이 문서에서는 BigQuery ML MLOps 워크플로를 관리하기 위한 ML 파이프라인을 빌드하는 데 사용할 수 있는 서비스를 간략하게 설명합니다.
ML 파이프라인은 일련의 파이프라인 태스크로 구성된 MLOps 워크플로를 나타냅니다. 파이프라인 태스크마다 MLOps 워크플로에서 특정 단계를 수행하여 모델을 학습시키고 배포합니다. 각 단계를 표준화된 재사용 가능한 태스크로 분리하면 ML 사용 시 반복 가능한 프로세스를 자동화하고 모니터링할 수 있습니다.
다음 서비스를 사용하여 BigQuery ML ML 파이프라인을 만들 수 있습니다.
Vertex AI Pipelines를 사용하여 이동 및 확장 가능한 ML 파이프라인을 만듭니다.
GoogleSQL 쿼리를 사용하여 덜 복잡한 SQL 기반 ML 파이프라인을 만듭니다.
Dataform을 사용하여 더욱 복잡한 SQL 기반 ML 파이프라인이나 버전 제어를 사용해야 하는 ML 파이프라인을 만듭니다.
Vertex AI Pipelines
Vertex AI Pipelines에서 ML 파이프라인은 입력-출력 종속 항목을 통해 상호 연결된 컨테이너화된 파이프라인 태스크의 방향성 비순환 그래프(DAG)로 구조화됩니다.

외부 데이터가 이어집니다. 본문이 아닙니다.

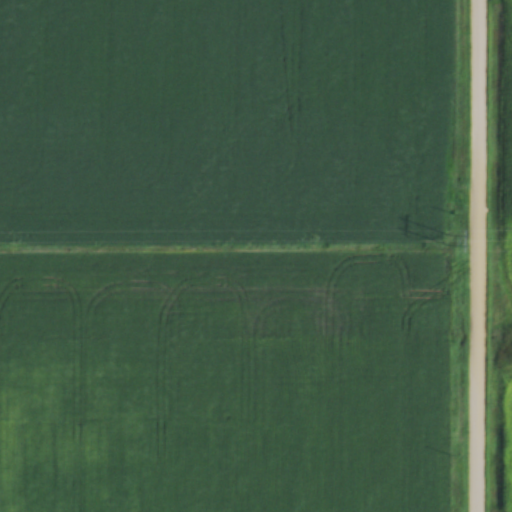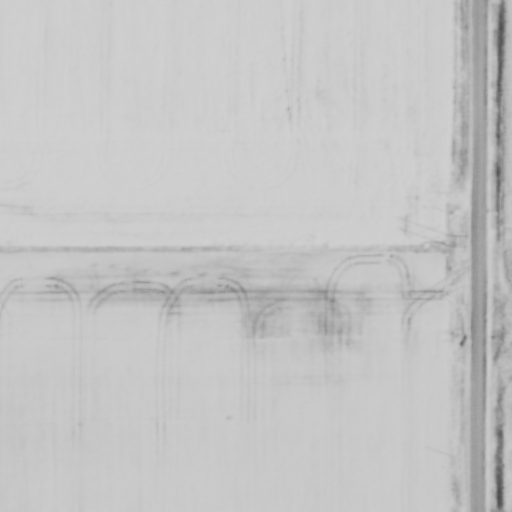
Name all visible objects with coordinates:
power tower: (448, 241)
road: (478, 256)
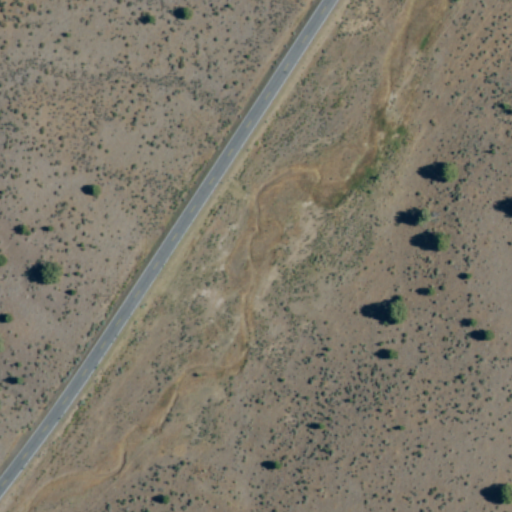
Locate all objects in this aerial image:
road: (170, 249)
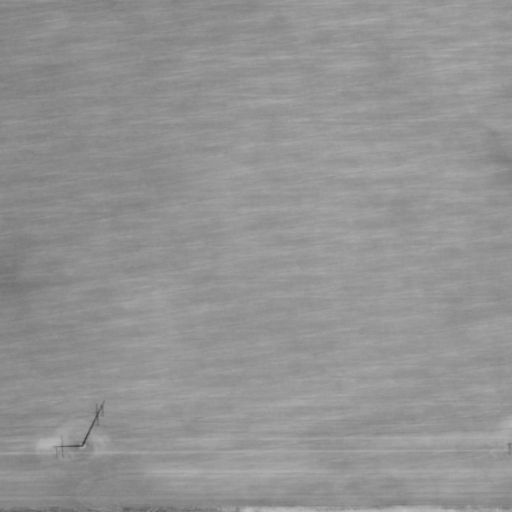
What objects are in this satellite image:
power tower: (80, 445)
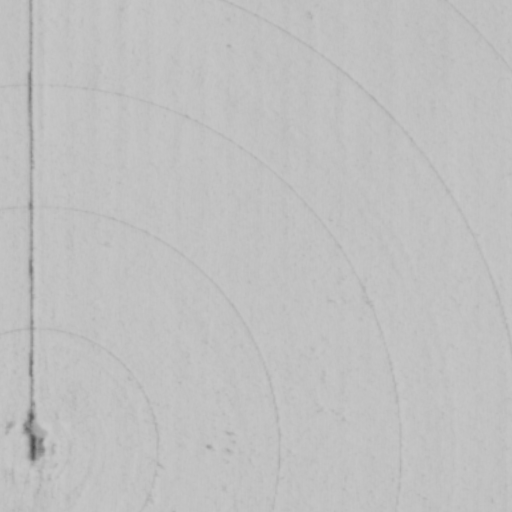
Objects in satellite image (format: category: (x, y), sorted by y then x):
crop: (256, 256)
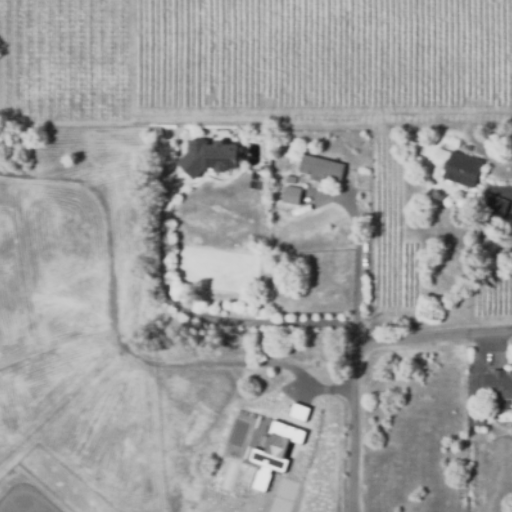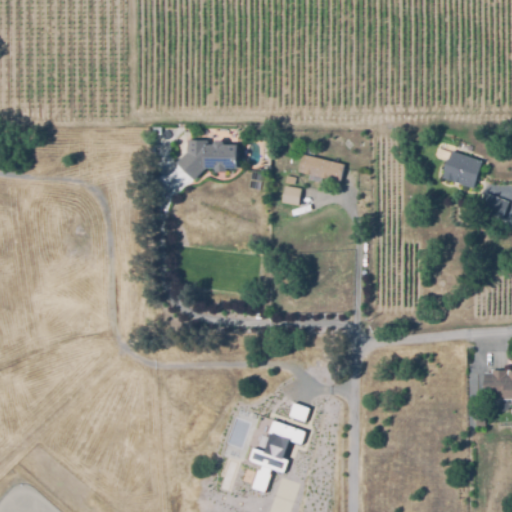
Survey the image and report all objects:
building: (208, 156)
building: (207, 162)
building: (320, 167)
building: (322, 168)
building: (461, 168)
building: (462, 173)
building: (291, 176)
road: (499, 190)
building: (290, 194)
building: (291, 198)
building: (493, 204)
building: (492, 206)
road: (356, 246)
road: (300, 325)
road: (57, 342)
road: (115, 343)
building: (497, 384)
building: (499, 389)
building: (298, 411)
building: (299, 411)
road: (353, 422)
building: (274, 451)
building: (274, 452)
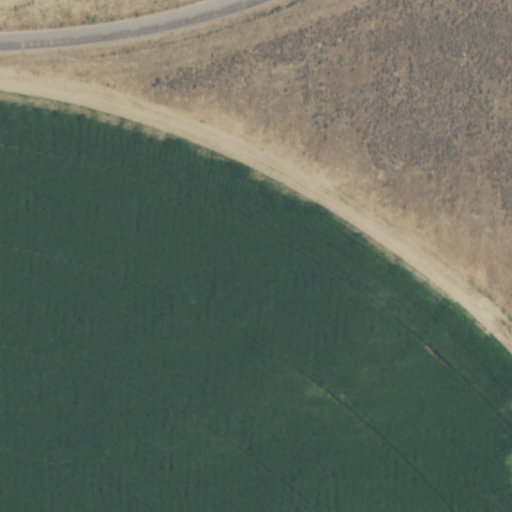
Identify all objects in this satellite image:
crop: (54, 10)
crop: (227, 344)
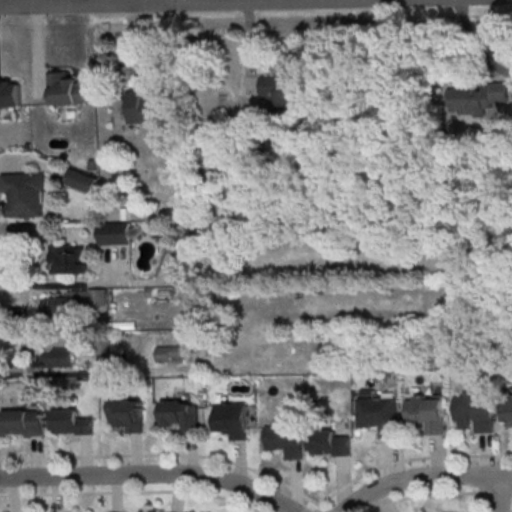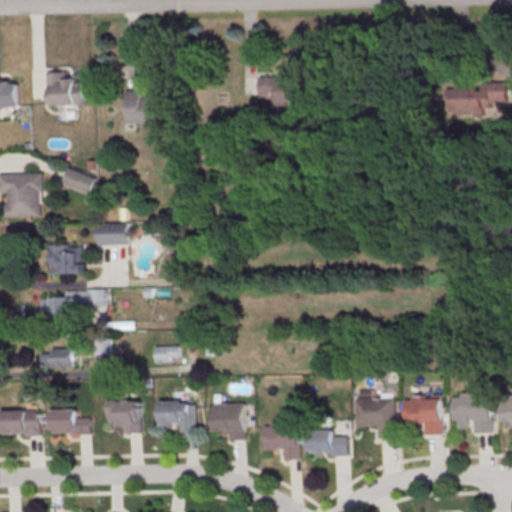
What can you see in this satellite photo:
road: (258, 0)
road: (80, 2)
road: (147, 3)
road: (477, 42)
road: (250, 48)
road: (37, 49)
road: (133, 49)
building: (66, 89)
building: (280, 90)
building: (65, 92)
building: (282, 93)
building: (11, 94)
building: (10, 97)
building: (475, 98)
building: (476, 101)
building: (145, 108)
building: (146, 112)
road: (35, 162)
building: (82, 180)
building: (81, 183)
building: (27, 193)
building: (25, 196)
building: (116, 233)
building: (114, 236)
building: (69, 258)
building: (66, 262)
road: (71, 286)
building: (74, 302)
building: (75, 303)
building: (104, 347)
building: (169, 353)
building: (167, 356)
building: (59, 357)
building: (60, 361)
road: (104, 365)
road: (91, 374)
building: (508, 407)
building: (475, 411)
building: (427, 412)
building: (378, 413)
building: (508, 413)
building: (129, 414)
building: (181, 415)
building: (475, 416)
building: (181, 418)
building: (379, 418)
building: (128, 419)
building: (232, 419)
building: (72, 421)
building: (25, 422)
building: (231, 422)
building: (23, 426)
building: (73, 426)
building: (285, 438)
building: (330, 442)
building: (284, 444)
building: (329, 447)
road: (148, 474)
road: (265, 477)
road: (421, 477)
road: (497, 493)
road: (452, 494)
road: (479, 503)
road: (317, 510)
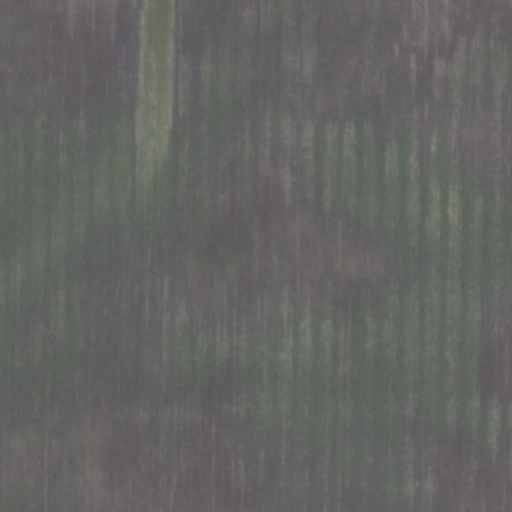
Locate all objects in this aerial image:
crop: (255, 256)
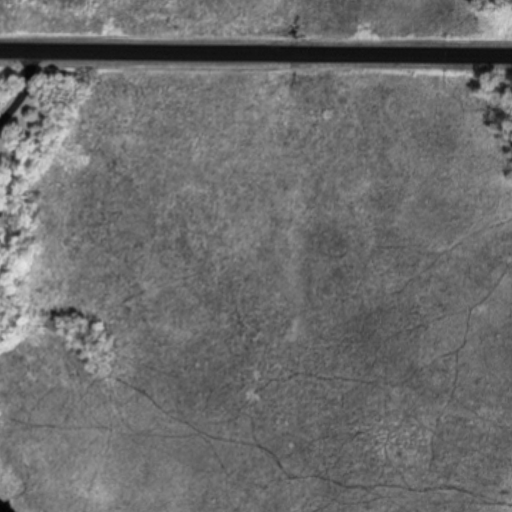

각 파이프라인 태스크는 특정 입력으로 파이프라인 구성요소를 인스턴스화합니다. ML 파이프라인을 정의할 때 ML 워크플로에서 파이프라인 태스크 하나의 출력을 다음 파이프라인 태스크의 입력으로 라우팅하여 여러 파이프라인 태스크를 연결해 DAG를 형성합니다. ML 파이프라인에 대한 원래 입력을 지정된 파이프라인 태스크의 입력으로 사용할 수도 있습니다.
Google Cloud 파이프라인 구성요소 SDK의 BigQuery ML 구성요소를 사용하여 Vertex AI Pipelines에서 ML 파이프라인을 구성합니다. BigQuery ML 구성요소를 시작하려면 다음 노트북을 참조하세요.
Dataform을 사용하여 BigQuery에서 데이터 변환에 사용되는 복잡한 SQL 워크플로를 개발, 테스트, 버전 제어, 예약할 수 있습니다. Dataform을 사용하면 데이터 통합을 위한 추출, 로드, 변환(ELT) 프로세스에서 데이터 변환과 같은 태스크를 수행할 수 있습니다. 원시 데이터가 소스 시스템에서 추출되어 BigQuery로 로드된 후에 Dataform을 사용하면 데이터를 잘 정의되고 테스트를 거쳤으며 문서화된 데이터 테이블 제품군으로 변환할 수 있습니다.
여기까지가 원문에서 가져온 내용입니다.